I don't know if it's consuming oil. I don't use it enough to know, and I've been changing the oil a lot due to the problem it had with gas getting into the oil. I think maybe I still have that problem and need to service the carburetor more than just installing the shutoff valve.
It should be a pushrod engine (easy to take the head on and off), but I agree with the others that you should leave the head on for now- there's nothing under there that can be easily serviced and the carb will be the simplest place to start.
If you think that it is flooding while parked, then you can splice a fuel shut off valve into the line and always turn it off when it is not running.
Dirt in the float valve will cause it to flood while sitting and running- which would explain the smoke.
Does it have plenty of power and run smoothly? Or does is cough and sputter and puff out black smoke when mowing high grass? (sign of flooding/running rich)
Perhaps your overfull, gasoline thinned oil slipped past the rings and fouled the spark plug.
Most lawn mower shops will sell you the float valve needle, you just need to give them all of the part/serial numbers off the engine cover.
To inspect the needle, you will need to remove the float- just pull out the nail looking shaft that the float pivots on with needle nosed pliers and then the needle will likely fall out. On most small engines, you don't necessarily have to take the carb off to clean it (leaving it on will save you the hassle of disconnecting/reconnecting the throttle/choke linkage).
Once the needle is out, blow carb cleaner through the carb fuel inlet and inspect the tip of the needle.
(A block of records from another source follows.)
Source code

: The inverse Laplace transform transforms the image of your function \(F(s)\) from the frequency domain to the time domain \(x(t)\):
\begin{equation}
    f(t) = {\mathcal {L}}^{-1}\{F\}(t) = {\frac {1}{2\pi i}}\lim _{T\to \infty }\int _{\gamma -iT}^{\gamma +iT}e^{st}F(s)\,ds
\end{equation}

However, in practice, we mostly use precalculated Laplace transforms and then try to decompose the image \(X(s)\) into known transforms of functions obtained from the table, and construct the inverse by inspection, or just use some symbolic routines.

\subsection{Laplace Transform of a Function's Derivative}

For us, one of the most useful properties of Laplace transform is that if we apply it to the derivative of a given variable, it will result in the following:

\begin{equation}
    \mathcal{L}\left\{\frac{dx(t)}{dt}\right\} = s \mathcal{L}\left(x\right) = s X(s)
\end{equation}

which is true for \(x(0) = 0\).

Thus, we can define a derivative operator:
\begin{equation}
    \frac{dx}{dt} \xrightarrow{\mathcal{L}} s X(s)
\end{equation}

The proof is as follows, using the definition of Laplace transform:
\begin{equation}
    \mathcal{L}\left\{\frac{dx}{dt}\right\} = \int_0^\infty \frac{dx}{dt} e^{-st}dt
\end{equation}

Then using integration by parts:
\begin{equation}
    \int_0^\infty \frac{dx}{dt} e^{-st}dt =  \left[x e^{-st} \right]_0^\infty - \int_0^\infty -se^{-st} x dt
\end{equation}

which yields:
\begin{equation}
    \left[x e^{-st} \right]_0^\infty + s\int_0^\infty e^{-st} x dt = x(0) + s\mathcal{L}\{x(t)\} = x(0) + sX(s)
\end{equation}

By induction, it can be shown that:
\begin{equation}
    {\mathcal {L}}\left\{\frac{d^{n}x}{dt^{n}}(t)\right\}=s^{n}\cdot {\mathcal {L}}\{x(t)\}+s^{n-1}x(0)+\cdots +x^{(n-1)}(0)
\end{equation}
Adding a gas line filter/replacing the one that is on there will help to prevent future problems.
Also shake the float to check that it is not filling with gasoline and sinking.
I have spliced in the fuel shutoff valve, almost a year ago.
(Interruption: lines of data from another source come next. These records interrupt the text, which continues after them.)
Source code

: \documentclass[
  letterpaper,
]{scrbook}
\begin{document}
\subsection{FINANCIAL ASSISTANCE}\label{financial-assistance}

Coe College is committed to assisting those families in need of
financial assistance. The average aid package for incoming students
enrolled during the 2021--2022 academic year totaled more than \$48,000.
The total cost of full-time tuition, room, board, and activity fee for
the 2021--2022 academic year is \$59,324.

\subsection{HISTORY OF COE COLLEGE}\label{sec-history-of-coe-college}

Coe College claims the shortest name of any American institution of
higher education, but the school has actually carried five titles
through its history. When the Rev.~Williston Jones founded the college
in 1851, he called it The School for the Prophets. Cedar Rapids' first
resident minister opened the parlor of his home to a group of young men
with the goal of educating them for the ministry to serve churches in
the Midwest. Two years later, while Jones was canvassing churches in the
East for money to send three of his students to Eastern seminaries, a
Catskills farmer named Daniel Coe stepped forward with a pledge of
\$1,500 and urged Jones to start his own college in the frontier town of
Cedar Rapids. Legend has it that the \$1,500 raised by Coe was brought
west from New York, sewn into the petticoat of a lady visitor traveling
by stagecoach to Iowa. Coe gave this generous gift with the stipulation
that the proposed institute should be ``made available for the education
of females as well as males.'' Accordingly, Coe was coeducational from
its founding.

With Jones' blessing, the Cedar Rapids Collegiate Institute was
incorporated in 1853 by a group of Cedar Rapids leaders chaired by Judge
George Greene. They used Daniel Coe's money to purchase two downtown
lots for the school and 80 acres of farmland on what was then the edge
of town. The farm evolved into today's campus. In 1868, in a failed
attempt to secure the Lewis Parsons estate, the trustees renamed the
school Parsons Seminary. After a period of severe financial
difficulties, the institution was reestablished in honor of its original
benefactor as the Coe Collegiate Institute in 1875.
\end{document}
It does have plenty of power and runs smoothly. It might stumble a bit when it emits a particularly strong puff of smoke when I'm facing downhill.
I'll have to get a carburetor book from the library, they've got plenty. Then I can check the float valve and (as suggested on another forum) replace the "needle and seat". Would that be the same as the float valve needle?
How would I know on visual inspection if the needle is good?
I do have a filter, it's between the shutoff valve and the carburetor.
Other info: I've had the carb off a few times to soak it in carb cleaner after leaving gas in it all winter and that gas turning into varnish in the carb. Once I had a hard time with it and really got abusive with it, trying to force aerosol carb cleaner through passages.
I wonder if I need to try to rebuild the carb or get a replacement.
I wonder if I could just stick a diesel particulate filter on it and it would filter out the smoke and then I could just ignore it until it catches fire again.
Well, I took of the carburetor and put everything else back together.
The float didn't have any gas in it, I'll try to sink it in some water and see if it bubbles or floats.
The whole carburetor has quite a bit of [mostly green] corrosion in it, surprisingly. I've never seen corrosion in it before, just varnished gas. A thing that I'm pretty sure is the float valve needle is corroded, for example.
I borrowed a few books from the library, one of which has full color pictures and if they didn't use my engine for the carburetor section they used a very similar one. Unlike most other small engine repair books in the library, this one appears to be from this millenium. I think it was published in 2003. http://www.amazon.com/Small-Engine-R.../dp/158923121X
The photos of the carburetor look exactly like mine.
I'll probably post a new thread with pictures of my carburetor. This thread is a mess.